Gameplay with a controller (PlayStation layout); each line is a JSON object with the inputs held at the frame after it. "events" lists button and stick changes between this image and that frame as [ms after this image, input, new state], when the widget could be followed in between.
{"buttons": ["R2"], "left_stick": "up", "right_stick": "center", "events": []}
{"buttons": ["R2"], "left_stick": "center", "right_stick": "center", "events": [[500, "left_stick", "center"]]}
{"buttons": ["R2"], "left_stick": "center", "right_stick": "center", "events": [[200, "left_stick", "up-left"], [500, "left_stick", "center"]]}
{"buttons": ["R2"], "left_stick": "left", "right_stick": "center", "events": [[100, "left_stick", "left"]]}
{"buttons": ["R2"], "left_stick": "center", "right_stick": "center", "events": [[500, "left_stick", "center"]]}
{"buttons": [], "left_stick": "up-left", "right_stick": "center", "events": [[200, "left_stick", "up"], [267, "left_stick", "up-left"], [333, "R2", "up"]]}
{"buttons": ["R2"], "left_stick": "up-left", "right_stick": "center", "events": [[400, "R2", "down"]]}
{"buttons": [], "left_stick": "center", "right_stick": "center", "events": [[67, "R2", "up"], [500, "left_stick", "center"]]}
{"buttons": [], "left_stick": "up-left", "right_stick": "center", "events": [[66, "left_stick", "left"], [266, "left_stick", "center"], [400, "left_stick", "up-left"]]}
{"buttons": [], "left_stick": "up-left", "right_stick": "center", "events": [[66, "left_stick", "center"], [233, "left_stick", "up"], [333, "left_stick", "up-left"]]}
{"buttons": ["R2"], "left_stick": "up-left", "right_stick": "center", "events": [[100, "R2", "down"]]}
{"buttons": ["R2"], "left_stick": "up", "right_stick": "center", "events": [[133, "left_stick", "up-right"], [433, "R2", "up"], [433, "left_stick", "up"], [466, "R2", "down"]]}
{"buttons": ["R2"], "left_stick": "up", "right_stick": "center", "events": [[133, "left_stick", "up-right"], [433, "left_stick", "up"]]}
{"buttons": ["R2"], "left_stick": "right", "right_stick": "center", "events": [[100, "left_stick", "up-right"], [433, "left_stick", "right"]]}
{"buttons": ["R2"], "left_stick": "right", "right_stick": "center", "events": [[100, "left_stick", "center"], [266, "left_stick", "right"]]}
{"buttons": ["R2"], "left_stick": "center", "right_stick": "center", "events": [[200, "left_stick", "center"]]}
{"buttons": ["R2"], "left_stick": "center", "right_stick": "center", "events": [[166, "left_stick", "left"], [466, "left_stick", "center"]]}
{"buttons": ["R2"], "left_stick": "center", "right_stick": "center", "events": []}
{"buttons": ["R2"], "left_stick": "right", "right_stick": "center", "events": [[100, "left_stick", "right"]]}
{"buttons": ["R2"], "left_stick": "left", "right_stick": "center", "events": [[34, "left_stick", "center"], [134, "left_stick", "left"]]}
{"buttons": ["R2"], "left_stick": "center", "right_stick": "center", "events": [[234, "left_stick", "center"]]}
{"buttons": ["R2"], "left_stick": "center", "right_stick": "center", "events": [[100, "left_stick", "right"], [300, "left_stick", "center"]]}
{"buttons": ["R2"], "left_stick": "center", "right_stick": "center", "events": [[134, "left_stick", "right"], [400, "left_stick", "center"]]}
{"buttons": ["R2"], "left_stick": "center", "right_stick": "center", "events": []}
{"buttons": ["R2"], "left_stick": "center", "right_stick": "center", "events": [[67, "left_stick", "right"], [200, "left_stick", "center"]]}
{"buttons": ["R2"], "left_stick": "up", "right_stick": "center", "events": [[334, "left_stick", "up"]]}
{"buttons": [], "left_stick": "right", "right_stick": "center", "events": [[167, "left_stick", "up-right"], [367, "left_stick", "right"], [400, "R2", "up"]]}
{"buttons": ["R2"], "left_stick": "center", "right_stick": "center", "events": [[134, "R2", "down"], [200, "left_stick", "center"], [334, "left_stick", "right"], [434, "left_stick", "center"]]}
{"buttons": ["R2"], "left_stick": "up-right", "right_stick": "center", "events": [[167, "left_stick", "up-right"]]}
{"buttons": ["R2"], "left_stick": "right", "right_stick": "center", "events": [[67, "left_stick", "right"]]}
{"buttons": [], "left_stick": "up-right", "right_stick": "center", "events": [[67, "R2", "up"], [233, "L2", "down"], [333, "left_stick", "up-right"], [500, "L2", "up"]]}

Exercise description » Repeat the listing above line by line, exactly as written.

Answer area »
Gameplay with a controller (PlayStation layout); each line is a JSON object with the inputs held at the frame after it. "events" lists button and stick changes between this image and that frame as [ms after this image, input, new state], when the widget could be followed in between.
{"buttons": ["R2"], "left_stick": "up", "right_stick": "center", "events": []}
{"buttons": ["R2"], "left_stick": "center", "right_stick": "center", "events": [[500, "left_stick", "center"]]}
{"buttons": ["R2"], "left_stick": "center", "right_stick": "center", "events": [[200, "left_stick", "up-left"], [500, "left_stick", "center"]]}
{"buttons": ["R2"], "left_stick": "left", "right_stick": "center", "events": [[100, "left_stick", "left"]]}
{"buttons": ["R2"], "left_stick": "center", "right_stick": "center", "events": [[500, "left_stick", "center"]]}
{"buttons": [], "left_stick": "up-left", "right_stick": "center", "events": [[200, "left_stick", "up"], [267, "left_stick", "up-left"], [333, "R2", "up"]]}
{"buttons": ["R2"], "left_stick": "up-left", "right_stick": "center", "events": [[400, "R2", "down"]]}
{"buttons": [], "left_stick": "center", "right_stick": "center", "events": [[67, "R2", "up"], [500, "left_stick", "center"]]}
{"buttons": [], "left_stick": "up-left", "right_stick": "center", "events": [[66, "left_stick", "left"], [266, "left_stick", "center"], [400, "left_stick", "up-left"]]}
{"buttons": [], "left_stick": "up-left", "right_stick": "center", "events": [[66, "left_stick", "center"], [233, "left_stick", "up"], [333, "left_stick", "up-left"]]}
{"buttons": ["R2"], "left_stick": "up-left", "right_stick": "center", "events": [[100, "R2", "down"]]}
{"buttons": ["R2"], "left_stick": "up", "right_stick": "center", "events": [[133, "left_stick", "up-right"], [433, "R2", "up"], [433, "left_stick", "up"], [466, "R2", "down"]]}
{"buttons": ["R2"], "left_stick": "up", "right_stick": "center", "events": [[133, "left_stick", "up-right"], [433, "left_stick", "up"]]}
{"buttons": ["R2"], "left_stick": "right", "right_stick": "center", "events": [[100, "left_stick", "up-right"], [433, "left_stick", "right"]]}
{"buttons": ["R2"], "left_stick": "right", "right_stick": "center", "events": [[100, "left_stick", "center"], [266, "left_stick", "right"]]}
{"buttons": ["R2"], "left_stick": "center", "right_stick": "center", "events": [[200, "left_stick", "center"]]}
{"buttons": ["R2"], "left_stick": "center", "right_stick": "center", "events": [[166, "left_stick", "left"], [466, "left_stick", "center"]]}
{"buttons": ["R2"], "left_stick": "center", "right_stick": "center", "events": []}
{"buttons": ["R2"], "left_stick": "right", "right_stick": "center", "events": [[100, "left_stick", "right"]]}
{"buttons": ["R2"], "left_stick": "left", "right_stick": "center", "events": [[34, "left_stick", "center"], [134, "left_stick", "left"]]}
{"buttons": ["R2"], "left_stick": "center", "right_stick": "center", "events": [[234, "left_stick", "center"]]}
{"buttons": ["R2"], "left_stick": "center", "right_stick": "center", "events": [[100, "left_stick", "right"], [300, "left_stick", "center"]]}
{"buttons": ["R2"], "left_stick": "center", "right_stick": "center", "events": [[134, "left_stick", "right"], [400, "left_stick", "center"]]}
{"buttons": ["R2"], "left_stick": "center", "right_stick": "center", "events": []}
{"buttons": ["R2"], "left_stick": "center", "right_stick": "center", "events": [[67, "left_stick", "right"], [200, "left_stick", "center"]]}
{"buttons": ["R2"], "left_stick": "up", "right_stick": "center", "events": [[334, "left_stick", "up"]]}
{"buttons": [], "left_stick": "right", "right_stick": "center", "events": [[167, "left_stick", "up-right"], [367, "left_stick", "right"], [400, "R2", "up"]]}
{"buttons": ["R2"], "left_stick": "center", "right_stick": "center", "events": [[134, "R2", "down"], [200, "left_stick", "center"], [334, "left_stick", "right"], [434, "left_stick", "center"]]}
{"buttons": ["R2"], "left_stick": "up-right", "right_stick": "center", "events": [[167, "left_stick", "up-right"]]}
{"buttons": ["R2"], "left_stick": "right", "right_stick": "center", "events": [[67, "left_stick", "right"]]}
{"buttons": [], "left_stick": "up-right", "right_stick": "center", "events": [[67, "R2", "up"], [233, "L2", "down"], [333, "left_stick", "up-right"], [500, "L2", "up"]]}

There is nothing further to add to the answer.